One of the reasons exercises for shoulder pain are prescribed is to treat a condition known as adhesive capsulitis or frozen shoulder. As the name implies, frozen shoulder is a condition that describes a stiff and painful shoulder. Although irritation of the shoulder joint can lead to pain and stiffness, true frozen shoulder is a process characterized by 3 phases.
Phase 1 of the frozen shoulder process involves the “freezing” phase. In this phase, the shoulder undergoes a progressive degree of stiffening and corresponding pain. It remains unclear as to the exact conditions that trigger this reaction. What we do know is that the condition seems to be characterized by a thickening in the lower portion of the joint capsule (arm pit area).

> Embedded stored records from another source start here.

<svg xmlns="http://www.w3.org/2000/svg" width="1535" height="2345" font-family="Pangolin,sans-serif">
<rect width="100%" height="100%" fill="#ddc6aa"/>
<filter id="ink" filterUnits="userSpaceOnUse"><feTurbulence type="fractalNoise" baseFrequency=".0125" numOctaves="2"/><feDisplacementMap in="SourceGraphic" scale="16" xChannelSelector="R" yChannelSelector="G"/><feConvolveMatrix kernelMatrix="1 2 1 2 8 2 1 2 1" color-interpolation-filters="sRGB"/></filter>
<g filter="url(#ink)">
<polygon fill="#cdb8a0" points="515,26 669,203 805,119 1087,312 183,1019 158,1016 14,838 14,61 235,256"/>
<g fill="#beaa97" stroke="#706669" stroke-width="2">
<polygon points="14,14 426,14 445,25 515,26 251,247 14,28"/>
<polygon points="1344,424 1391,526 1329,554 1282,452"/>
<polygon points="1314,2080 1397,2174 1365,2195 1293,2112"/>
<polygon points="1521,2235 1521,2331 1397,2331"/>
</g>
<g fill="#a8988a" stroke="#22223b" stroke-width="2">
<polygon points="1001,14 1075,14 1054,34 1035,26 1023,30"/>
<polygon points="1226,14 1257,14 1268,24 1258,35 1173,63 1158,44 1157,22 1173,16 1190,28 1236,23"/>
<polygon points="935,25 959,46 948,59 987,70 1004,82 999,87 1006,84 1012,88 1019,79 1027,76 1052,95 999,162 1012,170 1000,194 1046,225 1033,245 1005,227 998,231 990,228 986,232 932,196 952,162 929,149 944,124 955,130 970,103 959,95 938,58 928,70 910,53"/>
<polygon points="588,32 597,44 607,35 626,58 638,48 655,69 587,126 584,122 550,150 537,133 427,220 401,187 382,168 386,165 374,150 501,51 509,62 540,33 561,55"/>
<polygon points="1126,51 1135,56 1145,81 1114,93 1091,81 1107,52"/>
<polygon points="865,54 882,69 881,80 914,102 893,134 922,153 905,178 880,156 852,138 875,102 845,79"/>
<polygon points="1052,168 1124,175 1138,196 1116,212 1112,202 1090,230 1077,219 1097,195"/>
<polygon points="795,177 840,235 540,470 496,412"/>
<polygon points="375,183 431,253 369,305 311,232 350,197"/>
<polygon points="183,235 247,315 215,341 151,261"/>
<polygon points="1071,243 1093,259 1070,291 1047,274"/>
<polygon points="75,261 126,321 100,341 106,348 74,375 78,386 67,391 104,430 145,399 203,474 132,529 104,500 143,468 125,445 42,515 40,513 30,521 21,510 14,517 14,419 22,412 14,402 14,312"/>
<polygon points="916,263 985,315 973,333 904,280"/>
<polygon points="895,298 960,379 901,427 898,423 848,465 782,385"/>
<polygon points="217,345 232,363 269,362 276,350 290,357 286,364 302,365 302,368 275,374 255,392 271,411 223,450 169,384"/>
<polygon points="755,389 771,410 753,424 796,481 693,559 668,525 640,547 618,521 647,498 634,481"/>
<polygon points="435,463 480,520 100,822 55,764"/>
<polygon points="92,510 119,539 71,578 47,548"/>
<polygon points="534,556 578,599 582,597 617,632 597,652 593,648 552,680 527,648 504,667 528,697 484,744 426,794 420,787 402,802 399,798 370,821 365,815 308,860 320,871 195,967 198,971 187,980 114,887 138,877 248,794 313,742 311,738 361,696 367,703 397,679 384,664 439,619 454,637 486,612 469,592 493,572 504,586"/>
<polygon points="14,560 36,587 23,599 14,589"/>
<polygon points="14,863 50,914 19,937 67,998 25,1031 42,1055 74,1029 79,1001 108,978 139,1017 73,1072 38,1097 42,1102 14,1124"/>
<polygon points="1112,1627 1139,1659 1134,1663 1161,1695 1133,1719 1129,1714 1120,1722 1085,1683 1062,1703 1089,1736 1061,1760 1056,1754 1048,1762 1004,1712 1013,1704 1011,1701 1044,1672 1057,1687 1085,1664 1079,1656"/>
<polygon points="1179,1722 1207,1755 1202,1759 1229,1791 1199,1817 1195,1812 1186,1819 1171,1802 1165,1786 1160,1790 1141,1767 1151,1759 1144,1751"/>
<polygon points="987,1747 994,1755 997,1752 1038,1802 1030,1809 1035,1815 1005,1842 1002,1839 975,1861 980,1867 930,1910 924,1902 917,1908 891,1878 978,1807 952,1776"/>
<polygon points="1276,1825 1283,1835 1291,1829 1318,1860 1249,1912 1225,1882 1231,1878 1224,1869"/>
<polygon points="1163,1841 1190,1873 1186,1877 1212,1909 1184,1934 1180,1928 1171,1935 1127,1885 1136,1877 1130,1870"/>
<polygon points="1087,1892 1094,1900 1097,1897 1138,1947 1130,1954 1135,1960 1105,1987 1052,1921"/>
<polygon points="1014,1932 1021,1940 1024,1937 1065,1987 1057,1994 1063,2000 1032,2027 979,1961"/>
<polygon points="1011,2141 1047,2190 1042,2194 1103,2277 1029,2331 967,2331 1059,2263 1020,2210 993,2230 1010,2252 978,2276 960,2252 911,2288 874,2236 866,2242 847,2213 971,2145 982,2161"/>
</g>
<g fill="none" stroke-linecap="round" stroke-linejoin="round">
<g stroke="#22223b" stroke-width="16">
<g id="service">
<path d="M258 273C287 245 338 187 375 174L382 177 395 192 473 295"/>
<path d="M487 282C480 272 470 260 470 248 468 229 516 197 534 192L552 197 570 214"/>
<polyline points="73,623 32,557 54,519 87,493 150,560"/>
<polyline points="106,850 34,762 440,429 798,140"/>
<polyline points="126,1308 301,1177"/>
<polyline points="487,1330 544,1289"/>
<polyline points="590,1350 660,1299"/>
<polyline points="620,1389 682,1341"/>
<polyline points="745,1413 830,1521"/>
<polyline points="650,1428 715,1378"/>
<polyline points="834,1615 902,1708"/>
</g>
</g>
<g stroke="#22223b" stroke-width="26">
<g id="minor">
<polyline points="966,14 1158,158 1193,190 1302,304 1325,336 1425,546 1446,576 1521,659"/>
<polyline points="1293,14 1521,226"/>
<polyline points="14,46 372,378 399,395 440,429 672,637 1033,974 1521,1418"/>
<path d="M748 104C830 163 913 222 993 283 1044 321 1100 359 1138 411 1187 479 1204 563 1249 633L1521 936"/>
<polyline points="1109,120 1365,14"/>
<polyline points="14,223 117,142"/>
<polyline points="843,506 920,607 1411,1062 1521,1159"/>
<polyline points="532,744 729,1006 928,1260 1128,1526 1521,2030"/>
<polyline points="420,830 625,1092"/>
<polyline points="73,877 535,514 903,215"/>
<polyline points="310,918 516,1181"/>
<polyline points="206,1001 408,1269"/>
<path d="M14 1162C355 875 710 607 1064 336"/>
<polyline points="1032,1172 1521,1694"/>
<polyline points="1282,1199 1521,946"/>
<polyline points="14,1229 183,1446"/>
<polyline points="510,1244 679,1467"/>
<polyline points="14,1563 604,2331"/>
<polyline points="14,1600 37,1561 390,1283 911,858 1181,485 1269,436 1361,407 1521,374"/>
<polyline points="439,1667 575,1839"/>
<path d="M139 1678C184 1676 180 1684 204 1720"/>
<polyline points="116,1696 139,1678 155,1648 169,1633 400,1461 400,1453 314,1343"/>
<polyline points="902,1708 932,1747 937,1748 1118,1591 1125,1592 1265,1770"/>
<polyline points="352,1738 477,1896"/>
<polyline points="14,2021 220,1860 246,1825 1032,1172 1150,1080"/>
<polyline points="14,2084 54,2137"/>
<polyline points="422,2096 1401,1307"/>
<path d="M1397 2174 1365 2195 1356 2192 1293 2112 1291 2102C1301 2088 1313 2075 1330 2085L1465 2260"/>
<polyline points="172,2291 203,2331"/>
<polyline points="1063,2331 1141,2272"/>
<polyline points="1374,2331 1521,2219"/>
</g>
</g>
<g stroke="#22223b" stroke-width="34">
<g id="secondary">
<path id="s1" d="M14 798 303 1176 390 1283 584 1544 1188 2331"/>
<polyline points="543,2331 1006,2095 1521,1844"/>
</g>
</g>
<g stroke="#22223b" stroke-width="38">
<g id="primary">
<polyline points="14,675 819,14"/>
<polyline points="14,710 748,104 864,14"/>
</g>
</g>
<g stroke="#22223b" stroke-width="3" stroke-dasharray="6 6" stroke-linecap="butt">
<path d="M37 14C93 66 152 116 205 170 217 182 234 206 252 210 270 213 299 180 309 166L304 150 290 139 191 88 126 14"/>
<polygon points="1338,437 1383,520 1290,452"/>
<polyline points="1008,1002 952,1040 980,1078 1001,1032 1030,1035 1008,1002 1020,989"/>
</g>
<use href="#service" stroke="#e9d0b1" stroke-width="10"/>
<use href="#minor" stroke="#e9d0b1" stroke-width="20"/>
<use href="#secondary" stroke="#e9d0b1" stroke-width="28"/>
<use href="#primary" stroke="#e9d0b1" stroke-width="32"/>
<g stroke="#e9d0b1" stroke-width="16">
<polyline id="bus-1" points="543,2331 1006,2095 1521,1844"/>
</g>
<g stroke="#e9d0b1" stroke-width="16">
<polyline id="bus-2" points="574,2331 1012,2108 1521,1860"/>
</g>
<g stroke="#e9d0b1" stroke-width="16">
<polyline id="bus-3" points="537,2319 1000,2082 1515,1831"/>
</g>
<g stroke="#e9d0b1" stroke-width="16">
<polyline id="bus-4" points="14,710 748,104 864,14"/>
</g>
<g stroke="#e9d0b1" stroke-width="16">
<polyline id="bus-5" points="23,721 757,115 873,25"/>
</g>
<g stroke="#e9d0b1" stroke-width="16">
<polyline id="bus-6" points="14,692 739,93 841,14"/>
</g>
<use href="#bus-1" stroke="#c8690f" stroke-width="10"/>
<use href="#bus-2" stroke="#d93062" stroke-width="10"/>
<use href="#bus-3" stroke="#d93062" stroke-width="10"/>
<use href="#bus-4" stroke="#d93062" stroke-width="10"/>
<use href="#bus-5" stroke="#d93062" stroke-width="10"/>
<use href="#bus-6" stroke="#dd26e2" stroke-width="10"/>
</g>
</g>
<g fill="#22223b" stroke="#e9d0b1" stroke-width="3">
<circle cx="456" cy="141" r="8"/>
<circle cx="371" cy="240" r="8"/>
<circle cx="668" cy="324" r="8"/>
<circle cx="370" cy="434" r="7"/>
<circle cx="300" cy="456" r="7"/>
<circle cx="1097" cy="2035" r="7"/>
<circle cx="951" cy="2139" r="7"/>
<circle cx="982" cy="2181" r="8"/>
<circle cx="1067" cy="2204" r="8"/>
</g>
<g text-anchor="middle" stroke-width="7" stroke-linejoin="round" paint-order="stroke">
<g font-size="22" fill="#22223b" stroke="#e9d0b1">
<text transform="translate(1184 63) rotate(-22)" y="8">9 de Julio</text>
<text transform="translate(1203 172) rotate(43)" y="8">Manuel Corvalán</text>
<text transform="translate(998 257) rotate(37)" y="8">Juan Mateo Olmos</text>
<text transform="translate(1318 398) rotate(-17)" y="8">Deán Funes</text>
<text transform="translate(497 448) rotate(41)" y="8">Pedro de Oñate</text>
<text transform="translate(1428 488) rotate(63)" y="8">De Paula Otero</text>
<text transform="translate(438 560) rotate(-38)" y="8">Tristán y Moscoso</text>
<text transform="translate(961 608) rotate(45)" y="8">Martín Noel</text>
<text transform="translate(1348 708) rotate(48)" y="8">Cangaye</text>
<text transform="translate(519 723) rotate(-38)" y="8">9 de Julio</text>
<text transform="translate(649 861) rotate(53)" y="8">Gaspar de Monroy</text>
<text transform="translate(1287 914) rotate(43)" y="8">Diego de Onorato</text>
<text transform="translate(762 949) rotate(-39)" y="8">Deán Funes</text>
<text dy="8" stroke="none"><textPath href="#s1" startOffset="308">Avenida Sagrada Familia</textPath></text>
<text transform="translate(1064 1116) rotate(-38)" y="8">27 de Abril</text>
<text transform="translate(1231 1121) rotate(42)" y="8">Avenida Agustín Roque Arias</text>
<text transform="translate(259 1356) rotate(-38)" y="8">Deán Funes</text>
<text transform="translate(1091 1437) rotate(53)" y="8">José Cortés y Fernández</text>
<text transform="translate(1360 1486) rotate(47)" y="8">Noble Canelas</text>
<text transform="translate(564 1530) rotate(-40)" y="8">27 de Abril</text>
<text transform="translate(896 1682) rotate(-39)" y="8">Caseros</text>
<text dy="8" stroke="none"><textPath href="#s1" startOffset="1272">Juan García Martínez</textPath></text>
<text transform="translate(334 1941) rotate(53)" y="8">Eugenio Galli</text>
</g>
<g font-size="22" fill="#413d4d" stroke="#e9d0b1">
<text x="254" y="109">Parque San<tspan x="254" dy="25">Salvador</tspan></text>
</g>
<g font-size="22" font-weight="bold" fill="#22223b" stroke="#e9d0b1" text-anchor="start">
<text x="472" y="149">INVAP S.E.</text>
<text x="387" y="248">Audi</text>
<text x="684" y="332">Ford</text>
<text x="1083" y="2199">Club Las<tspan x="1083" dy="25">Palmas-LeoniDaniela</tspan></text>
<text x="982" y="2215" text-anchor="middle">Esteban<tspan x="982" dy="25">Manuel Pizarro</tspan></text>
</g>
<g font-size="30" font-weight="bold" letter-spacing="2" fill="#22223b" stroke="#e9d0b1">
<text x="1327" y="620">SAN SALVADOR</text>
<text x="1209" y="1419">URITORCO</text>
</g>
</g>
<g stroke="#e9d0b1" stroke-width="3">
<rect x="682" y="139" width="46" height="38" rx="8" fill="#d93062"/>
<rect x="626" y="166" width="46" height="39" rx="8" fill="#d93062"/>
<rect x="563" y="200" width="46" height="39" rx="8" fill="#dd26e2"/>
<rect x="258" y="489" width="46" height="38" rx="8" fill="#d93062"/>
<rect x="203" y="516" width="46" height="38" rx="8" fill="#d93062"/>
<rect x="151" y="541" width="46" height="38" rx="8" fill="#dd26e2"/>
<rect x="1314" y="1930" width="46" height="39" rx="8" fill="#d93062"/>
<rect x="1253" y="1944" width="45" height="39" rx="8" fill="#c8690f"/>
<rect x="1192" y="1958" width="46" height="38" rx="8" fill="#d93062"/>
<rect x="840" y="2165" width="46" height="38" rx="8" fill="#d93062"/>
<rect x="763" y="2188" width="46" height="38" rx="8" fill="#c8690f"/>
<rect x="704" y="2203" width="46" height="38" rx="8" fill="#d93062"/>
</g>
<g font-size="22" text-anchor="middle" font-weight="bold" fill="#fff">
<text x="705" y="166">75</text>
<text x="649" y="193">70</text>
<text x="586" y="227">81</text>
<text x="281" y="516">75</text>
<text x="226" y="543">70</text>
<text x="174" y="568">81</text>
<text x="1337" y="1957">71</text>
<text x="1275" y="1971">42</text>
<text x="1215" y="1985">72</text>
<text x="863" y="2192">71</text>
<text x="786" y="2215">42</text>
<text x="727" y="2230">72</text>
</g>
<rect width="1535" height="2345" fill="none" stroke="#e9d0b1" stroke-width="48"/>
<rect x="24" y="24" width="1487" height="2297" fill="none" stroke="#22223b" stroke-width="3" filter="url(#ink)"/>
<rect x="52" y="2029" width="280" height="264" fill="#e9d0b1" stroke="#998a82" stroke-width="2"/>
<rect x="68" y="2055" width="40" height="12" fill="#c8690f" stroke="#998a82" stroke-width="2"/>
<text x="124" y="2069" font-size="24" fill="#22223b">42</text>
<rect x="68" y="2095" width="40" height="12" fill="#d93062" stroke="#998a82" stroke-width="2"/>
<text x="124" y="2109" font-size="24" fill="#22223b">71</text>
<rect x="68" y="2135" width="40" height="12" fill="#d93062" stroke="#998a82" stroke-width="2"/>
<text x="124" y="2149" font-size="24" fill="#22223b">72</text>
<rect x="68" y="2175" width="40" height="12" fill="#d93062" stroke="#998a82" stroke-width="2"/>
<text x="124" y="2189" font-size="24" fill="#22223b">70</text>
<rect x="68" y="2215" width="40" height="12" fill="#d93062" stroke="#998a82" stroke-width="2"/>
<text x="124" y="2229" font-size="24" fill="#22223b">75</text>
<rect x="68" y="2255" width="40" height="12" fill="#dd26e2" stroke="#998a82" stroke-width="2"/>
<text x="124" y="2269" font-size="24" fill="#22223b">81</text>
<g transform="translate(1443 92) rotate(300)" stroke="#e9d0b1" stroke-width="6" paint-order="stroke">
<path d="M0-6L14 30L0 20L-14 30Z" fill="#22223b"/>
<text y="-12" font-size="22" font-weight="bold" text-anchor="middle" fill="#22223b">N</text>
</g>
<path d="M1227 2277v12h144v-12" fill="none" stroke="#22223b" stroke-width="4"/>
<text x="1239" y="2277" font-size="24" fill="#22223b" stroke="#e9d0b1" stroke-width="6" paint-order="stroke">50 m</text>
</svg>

Phase 2 or the “frozen” stage of adhesive capsulitis is characterized by severely limited and painful range of motion. Simple day to day activities such as dressing, reaching overhead, and bathing become very challenging due to the pain and limited mobility. It is common in this stage for the patient to compensate for the lack of shoulder mobility, which can lead to pain in neck muscles along with other pain in the upper back and neck.
The “thawing” stage of frozen shoulder involves a progressive loosening and decreases in pain related to the joint. Improvements in overall function are noted in this stage.
As mentioned earlier, exercises for shoulder pain are prescribed to assist with maintaining function and reducing pain. unfortunately, attempts at exercising a frozen shoulder during the freezing phase can be an exercise in frustration as the body simply will not alter its course. In fact, true frozen shoulder has been referred to as a self-limiting condition, meaning that it needs to run its course. Medical research has documented time frames of between 2 weeks to 10 years.